→ **Quoted passage**
-------------------------

Category Archives: Nick Saban Rules

Don’t bury me, ’cause I’m not dead yet.

A few commenters here were bold enough to predict that this year’s finish in the recruiting rankings indicated something big:  that Alabama’s obscene run was over for good, Kirby being the new sheriff in town and all that.

Not so fast, my friend.  Nick is still Nick, it appears.

With Eboigbe’s commitment, Alabama separates even further from second place Oklahoma in the 2019 recruiting race. After struggling in 2018 to get as many interior lineman as Saban wanted, he’s come back with 4 commits in Eboigbe, Antonio Alfano, Rashad Cheney, and DJ Dale.

Alabama’s 2019 class sits at number on in ESPN’s recruiting ratings and in 247 Sports’, as well.  This is not to say Georgia isn’t doing well — the Dawgs sit at fourth in the former and sixth in the latter (with the highest average) — but the idea that Kirby would ruin Saban on the recruiting trail sure seems like wishful thinking at the moment.

Especially when you see something like this…

Saban is also making a statement in the state of Georgia after Kirby Smart was seen to have put a fence around the state last year. Eboigbe is the 4th Georgia player to commit to Alabama, and the 3rd in the top 15 in the state.

… and wonder if Smart’s success in 2018 may have charged up his mentor.

Saban is just a different beast and it might be wise to keep that in mind.



Filed under Nick Saban Rules, Recruiting

Things Kirby and Saban hate, from someone who ought to know

Don’t know how I missed this clip before, but it’s Mike Bobo talking about what Alabama and Georgia were up to on the opening series of the national championship game.

-------------------------

→ **Information**
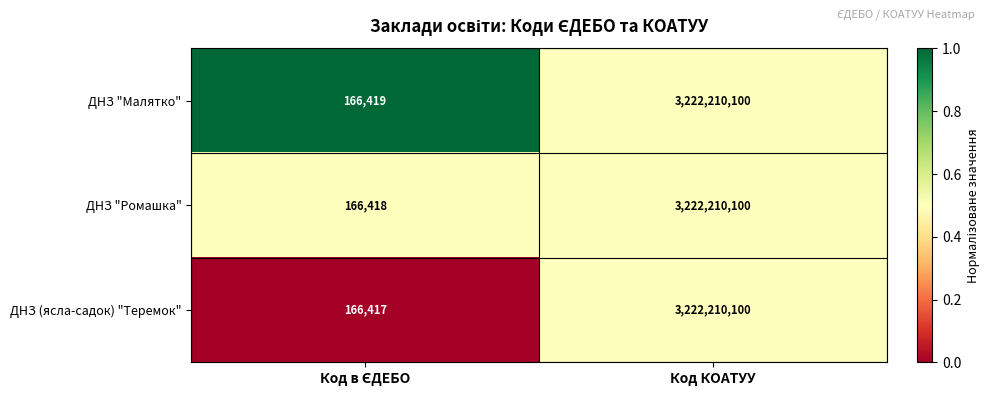

Rank the series by their average value, from lowest to highest.

ДНЗ (ясла-садок) "Теремок", ДНЗ "Ромашка", ДНЗ "Малятко"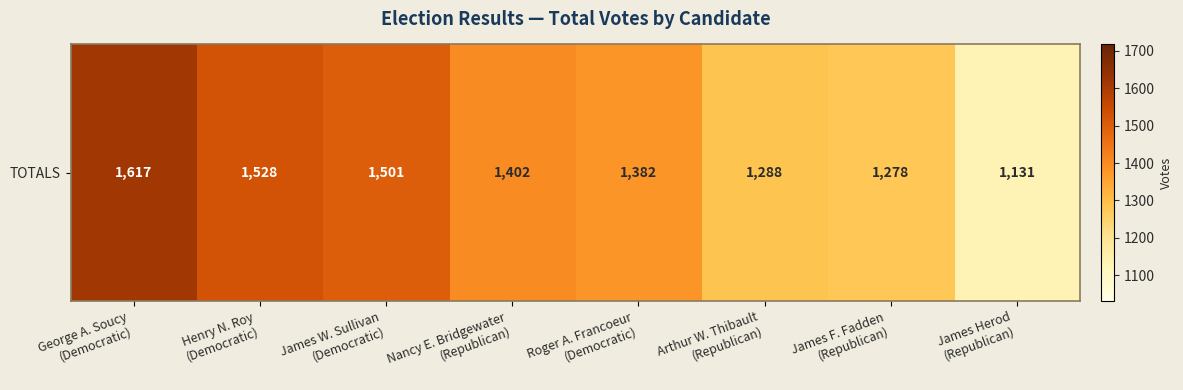

The chart shows a value of 823 at Roger A. Francoeur
(Democratic). True or false?

False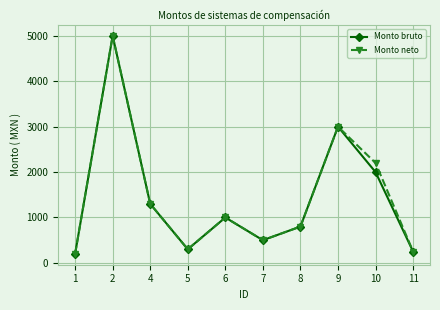

What is the average value of the Monto neto series?

1455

-------------------------

→ **Exercise prompt**
According to the recruiting post, which four interior linemen have committed to Alabama? The lines have nothing to do with the recruiting post.

→ **Answer section**
Eboigbe, Antonio Alfano, Rashad Cheney, and DJ Dale.